EXERCISE INSTRUCTIONS>
Find the word "your" in the listing below, then return every line it appears in.

PROVIDED DATA>
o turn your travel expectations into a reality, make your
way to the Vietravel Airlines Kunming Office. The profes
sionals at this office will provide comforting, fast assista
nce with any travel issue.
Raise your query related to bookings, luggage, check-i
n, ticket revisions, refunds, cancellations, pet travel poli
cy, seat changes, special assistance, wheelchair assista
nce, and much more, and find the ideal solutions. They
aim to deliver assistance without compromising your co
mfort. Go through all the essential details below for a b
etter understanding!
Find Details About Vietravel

REPLY TO THE EXERCISE>
o turn your travel expectations into a reality, make your
Raise your query related to bookings, luggage, check-i
aim to deliver assistance without compromising your co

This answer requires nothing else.